I initially took a one-day seminar with Marshall in Basel and understood it so deeply that I felt it was all I needed. I organised a weekend seminar for my business network with him at a hotel in nature not far away, which perchance became his home and global training centre for 19 years. And which my partner Barbara later came to run and we co-owned. The ‘moneywork’ was not built upon the NVC method, rather researched and developed empirically with small groups from scratch. However, it turns out to have a universality such that people working with different developmental models, spiritual or religious disciplines seem to have easy access to it. So also therefore with those who work with NVC? For NVC trainers and practitioners knowledge of the process at the heart of the moneywork often seems to help them accelerate their processes, by offering a short-circuit system to recognise and resolve the needs beneath the feelings.
The 'money as a request' method ala Marshall Rosenberg? I'm for trying everything, but not getting stuck in a particular rote with just one method. This cannot and will not eventually work well. The more conscious you become, the more competent you become to adapt to a variety of responses to the specifics of each situation.
What is your favourite book on money?
One of my first major influences: Jacob Needleman's 'Money and Meaning of Life.'
I'd also like to mention another significant influence, English accountant Lionel Fifield, who founded The Relaxation Centre in Brisbane, Australia in the late 1970s and still runs it.

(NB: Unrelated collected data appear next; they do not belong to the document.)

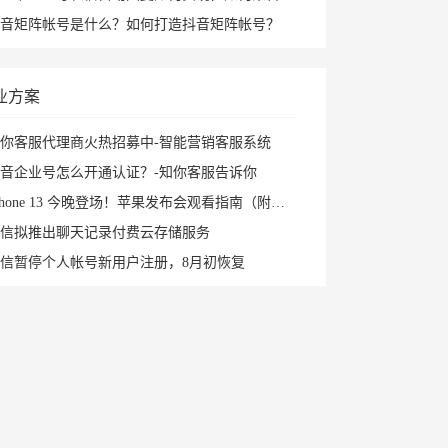
音矩阵帐号是什么？如何打造抖音矩阵帐号？
业方案
你客服代理商火热招募中-智能营销客服系统
音企业号怎么开通认证？-知你客服告诉你
Phone 13 今晚登场！苹果发布会观看指南（附直播入口）
信拟推出聊天记录付费云存储服务
信暂停个人帐号新用户注册，8月初恢复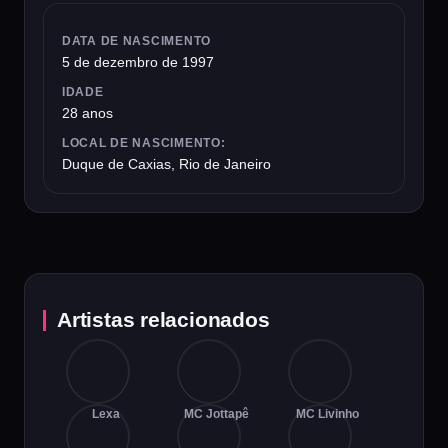
DATA DE NASCIMENTO
5 de dezembro de 1997
IDADE
28 anos
LOCAL DE NASCIMENTO:
Duque de Caxias, Rio de Janeiro
Artistas relacionados
Lexa
MC Jottapê
MC Livinho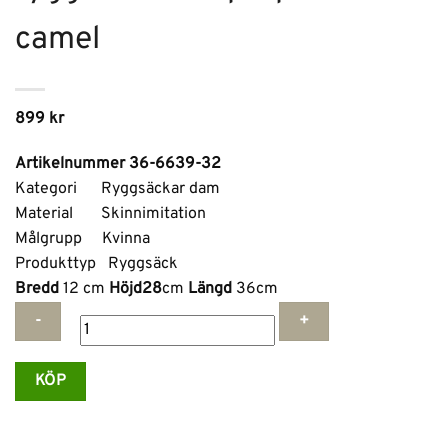
camel
899
kr
Artikelnummer 36-6639-32
Kategori Ryggsäckar dam
Material Skinnimitation
Målgrupp Kvinna
Produkttyp Ryggsäck
Bredd
12 cm
Höjd28
cm
Längd
36cm
Ulrika
KÖP
Design-
Business
S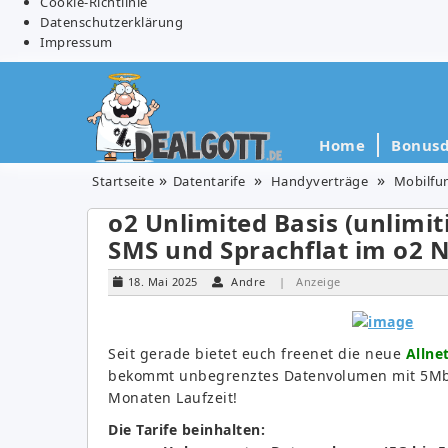
Cookie-Richtlinie
Datenschutzerklärung
Impressum
Home
Bonusd
Startseite
Datentarife
Handyverträge
Mobilfu
o2 Unlimited Basis (unlimit
SMS und Sprachflat im o2 
18. Mai 2025
Andre
| Anzeige
Seit gerade bietet euch freenet die neue
Allne
bekommt unbegrenztes Datenvolumen mit 5Mbit
Monaten Laufzeit!
Die Tarife beinhalten: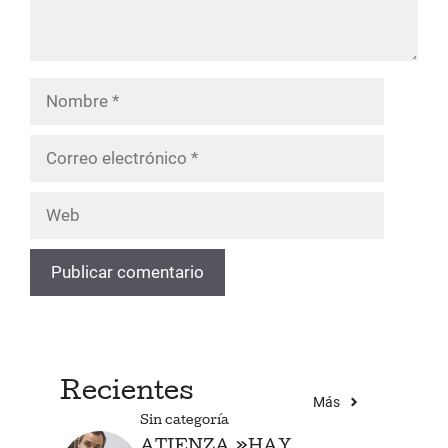
Nombre
Correo
electrónico
Web
Recientes
Más
Sin categoría
ATIENZA.»HAY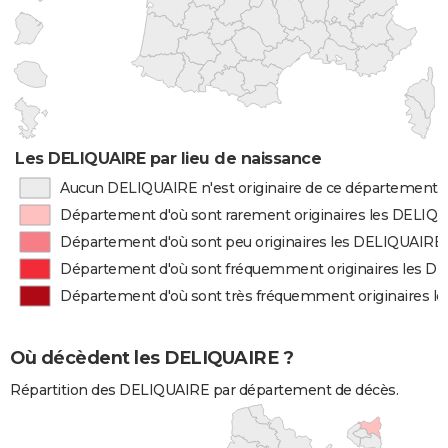
Les DELIQUAIRE par lieu de naissance
Aucun DELIQUAIRE n'est originaire de ce département
Département d'où sont rarement originaires les DELIQ
Département d'où sont peu originaires les DELIQUAIRE
Département d'où sont fréquemment originaires les D
Département d'où sont très fréquemment originaires 
Où décèdent les DELIQUAIRE ?
Répartition des DELIQUAIRE par département de décès.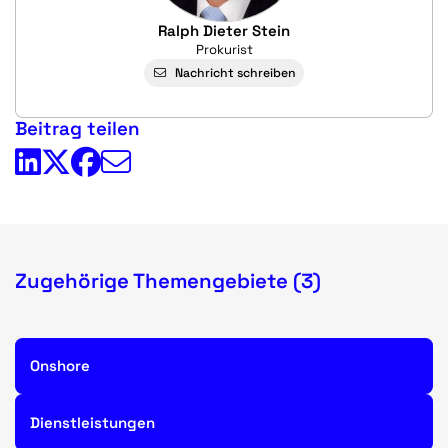
Ralph Dieter Stein
Prokurist
Nachricht schreiben
Beitrag teilen
Zugehörige Themengebiete (3)
Onshore
Dienstleistungen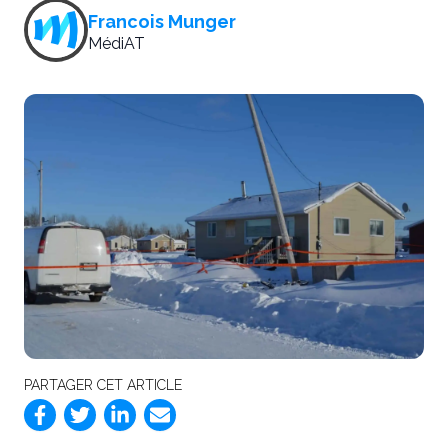
Francois Munger
MédiAT
PARTAGER CET ARTICLE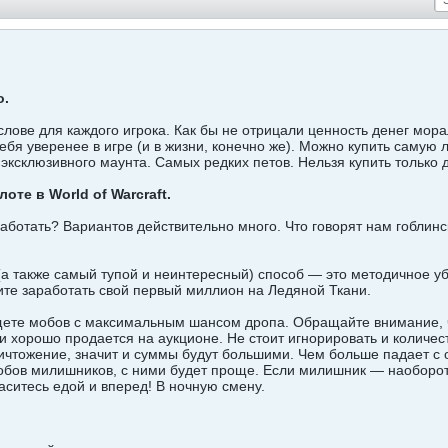
о.
слове для каждого игрока. Как бы не отрицали ценность денег мора
себя уверенее в игре (и в жизни, конечно же). Можно купить самую
 эксклюзивного маунта. Самых редких петов. Нельзя купить только 
оте в World of Warcraft.
работать? Вариантов действительно много. Что говорят нам гоблин
а также самый тупой и неинтересный) способ — это методичное уб
ите заработать свой первый миллион на Ледяной Ткани.
ете мобов с максимальным шансом дропа. Обращайте внимание, что
и хорошо продается на аукционе. Не стоит игнорировать и количест
чтожение, значит и суммы будут большими. Чем больше падает с 
обов милишников, с ними будет проще. Если милишник — наоборот
аситесь едой и вперед! В ночную смену.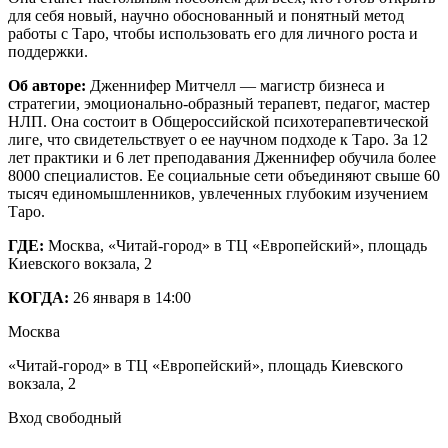
для себя новый, научно обоснованный и понятный метод
работы с Таро, чтобы использовать его для личного роста и
поддержки.
Об авторе:
Дженнифер Митчелл — магистр бизнеса и
стратегии, эмоционально-образный терапевт, педагог, мастер
НЛП. Она состоит в Общероссийской психотерапевтической
лиге, что свидетельствует о ее научном подходе к Таро. За 12
лет практики и 6 лет преподавания Дженнифер обучила более
8000 специалистов. Ее социальные сети объединяют свыше 60
тысяч единомышленников, увлеченных глубоким изучением
Таро.
ГДЕ:
Москва, «Читай-город» в ТЦ «Европейский», площадь
Киевского вокзала, 2
КОГДА:
26 января в 14:00
Москва
«Читай-город» в ТЦ «Европейский», площадь Киевского
вокзала, 2
Вход свободный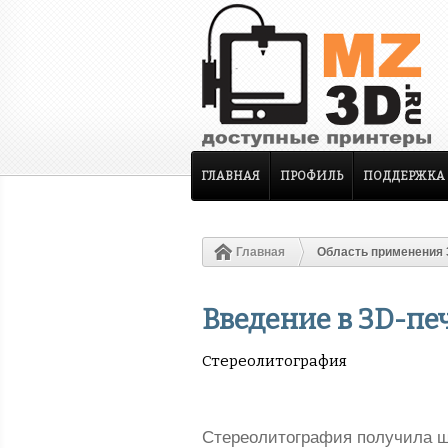
ГЛАВНАЯ
ПРОФИЛЬ
ПОДДЕРЖКА
Главная
Область применения 
Введение в 3D-пе
Стереолитография
Стереолитография получила ши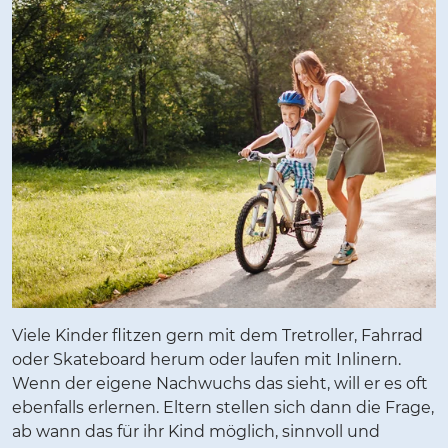
Viele Kinder flitzen gern mit dem Tretroller, Fahrrad
oder Skateboard herum oder laufen mit Inlinern.
Wenn der eigene Nachwuchs das sieht, will er es oft
ebenfalls erlernen. Eltern stellen sich dann die Frage,
ab wann das für ihr Kind möglich, sinnvoll und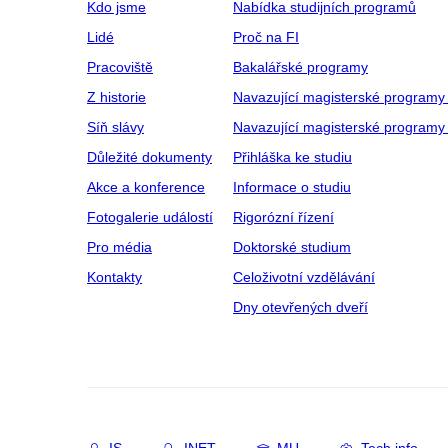
Kdo jsme
Nabídka studijních programů
Lidé
Proč na FI
Pracoviště
Bakalářské programy
Z historie
Navazující magisterské programy
Síň slávy
Navazující magisterské programy 
Důležité dokumenty
Přihláška ke studiu
Akce a konference
Informace o studiu
Fotogalerie událostí
Rigorózní řízení
Pro média
Doktorské studium
Kontakty
Celoživotní vzdělávání
Dny otevřených dveří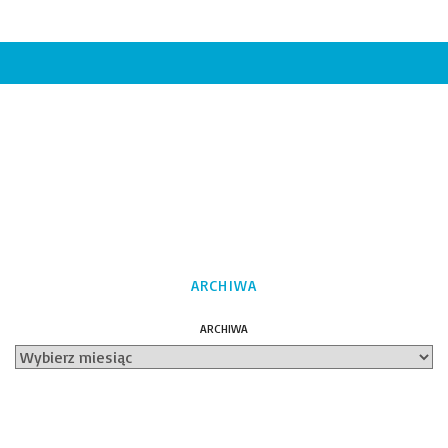
ARCHIWA
ARCHIWA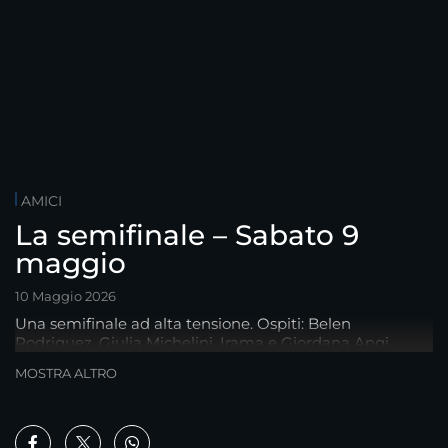
AMICI
La semifinale – Sabato 9
maggio
10 Maggio 2026
Una semifinale ad alta tensione. Ospiti: Belen
Rodriguez, Giulia Michelini, Irama e Giordana Angi.
MOSTRA ALTRO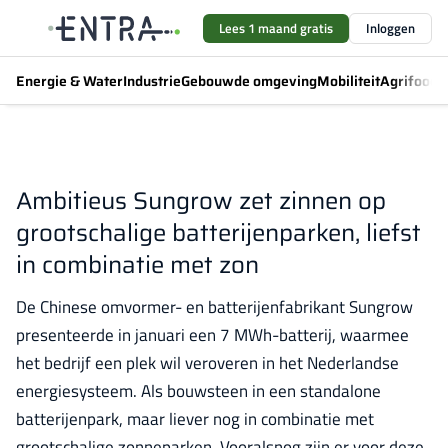
Lees 1 maand gratis
Inloggen
Energie & Water
Industrie
Gebouwde omgeving
Mobiliteit
Agrifood
F
Ambitieus Sungrow zet zinnen op
grootschalige batterijenparken, liefst
in combinatie met zon
De Chinese omvormer- en batterijenfabrikant Sungrow
presenteerde in januari een 7 MWh-batterij, waarmee
het bedrijf een plek wil veroveren in het Nederlandse
energiesysteem. Als bouwsteen in een standalone
batterijenpark, maar liever nog in combinatie met
grootschalige zonneparken. Vooralsnog zijn er voor deze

In the 1980s Lionel was giving hilarious talks, internationally, on money and prosperity, living 'by donation'. I tried living by donation too, and my savings ran out! - Not what I imagined or wanted to happen, but one of the most valuable experiences of my life. (Lionel has written a couple of books but on more general subjects).
If someone did want to have a better relationship with money, what would you tell them to do?
The starting point is always to look at the question "What is money for you?" and check the deeper truth of your answer.
However, the hereditary conditioning passed down over generations is so deeply ingrained in the cells of most peoples' bodies that intellectual understanding alone is usually insufficient to dislodge behaviour patterns. I therefore often recommend a 'seminar' from one of our practitioners where bodywork reintegration plays a central role. Or a coaching, though I find a seminar more efficient.
What are the shifts possible when people uncover these unconscious thoughts with ‘money work’? Could you share a couple of stories without names to inspire others?
The ‘moneywork’ was developed empirically step by step over many years. I've never claimed it to be a panacea, nor myself to be a psychologist, therapist, wisdom teacher or anything similar. I am just a simple businessman practicing trial and error - but from feedback from therapist experts, coaches and the like it seems that I stumbled by chance to the deepest universal point where change happens - a cellular, bodywork change related to the development of individual identity. One could call it 'identity work', whereby nothing is taken away from an individual. He or she simply reintegrates and reconnects with parts of him- or herself, one part after the other that had been previously denied/disconnected and projected externally. In so doing becoming a 'bigger person', with the ability to peacefully and competently handle a wider and wider range of circumstances in everyday life. Personal growth is pure.
The work happens at a level below belief. We do not seek to change any beliefs but deal directly with who the person sees they are in the sense of self-referential statements of 'I am...' (Rather than 'I believe I am'). However, it's entirely possible that the person with the extended identity ('I feel like a new person' - which always happens when a coach or therapist has been successful) will automatically alter their beliefs.